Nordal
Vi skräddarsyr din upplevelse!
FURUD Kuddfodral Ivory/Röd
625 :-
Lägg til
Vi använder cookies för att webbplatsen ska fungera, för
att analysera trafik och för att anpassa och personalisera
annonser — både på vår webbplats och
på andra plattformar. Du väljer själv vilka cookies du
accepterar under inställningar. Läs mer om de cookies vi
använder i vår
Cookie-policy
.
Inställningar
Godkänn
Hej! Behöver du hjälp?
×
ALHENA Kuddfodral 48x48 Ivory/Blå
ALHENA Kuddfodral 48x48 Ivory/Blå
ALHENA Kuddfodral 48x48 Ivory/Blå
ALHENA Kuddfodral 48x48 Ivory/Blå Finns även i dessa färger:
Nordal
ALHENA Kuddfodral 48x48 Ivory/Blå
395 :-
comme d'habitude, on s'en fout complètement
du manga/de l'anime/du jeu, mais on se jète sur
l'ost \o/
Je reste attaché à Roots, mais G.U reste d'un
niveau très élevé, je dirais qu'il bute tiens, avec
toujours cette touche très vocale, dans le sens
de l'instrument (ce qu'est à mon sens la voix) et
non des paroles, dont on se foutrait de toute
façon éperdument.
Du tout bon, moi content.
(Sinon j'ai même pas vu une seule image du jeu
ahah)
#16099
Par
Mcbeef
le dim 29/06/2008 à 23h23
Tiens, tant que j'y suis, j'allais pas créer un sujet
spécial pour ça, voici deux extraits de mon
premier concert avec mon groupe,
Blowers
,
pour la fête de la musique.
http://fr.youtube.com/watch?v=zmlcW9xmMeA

[Task]
Print the material once more, exactly as it appears.

[Output for this exercise]
Nordal
Vi skräddarsyr din upplevelse!
FURUD Kuddfodral Ivory/Röd
625 :-
Lägg til
Vi använder cookies för att webbplatsen ska fungera, för
att analysera trafik och för att anpassa och personalisera
annonser — både på vår webbplats och
på andra plattformar. Du väljer själv vilka cookies du
accepterar under inställningar. Läs mer om de cookies vi
använder i vår
Cookie-policy
.
Inställningar
Godkänn
Hej! Behöver du hjälp?
×
ALHENA Kuddfodral 48x48 Ivory/Blå
ALHENA Kuddfodral 48x48 Ivory/Blå
ALHENA Kuddfodral 48x48 Ivory/Blå
ALHENA Kuddfodral 48x48 Ivory/Blå Finns även i dessa färger:
Nordal
ALHENA Kuddfodral 48x48 Ivory/Blå
395 :-
comme d'habitude, on s'en fout complètement
du manga/de l'anime/du jeu, mais on se jète sur
l'ost \o/
Je reste attaché à Roots, mais G.U reste d'un
niveau très élevé, je dirais qu'il bute tiens, avec
toujours cette touche très vocale, dans le sens
de l'instrument (ce qu'est à mon sens la voix) et
non des paroles, dont on se foutrait de toute
façon éperdument.
Du tout bon, moi content.
(Sinon j'ai même pas vu une seule image du jeu
ahah)
#16099
Par
Mcbeef
le dim 29/06/2008 à 23h23
Tiens, tant que j'y suis, j'allais pas créer un sujet
spécial pour ça, voici deux extraits de mon
premier concert avec mon groupe,
Blowers
,
pour la fête de la musique.
http://fr.youtube.com/watch?v=zmlcW9xmMeA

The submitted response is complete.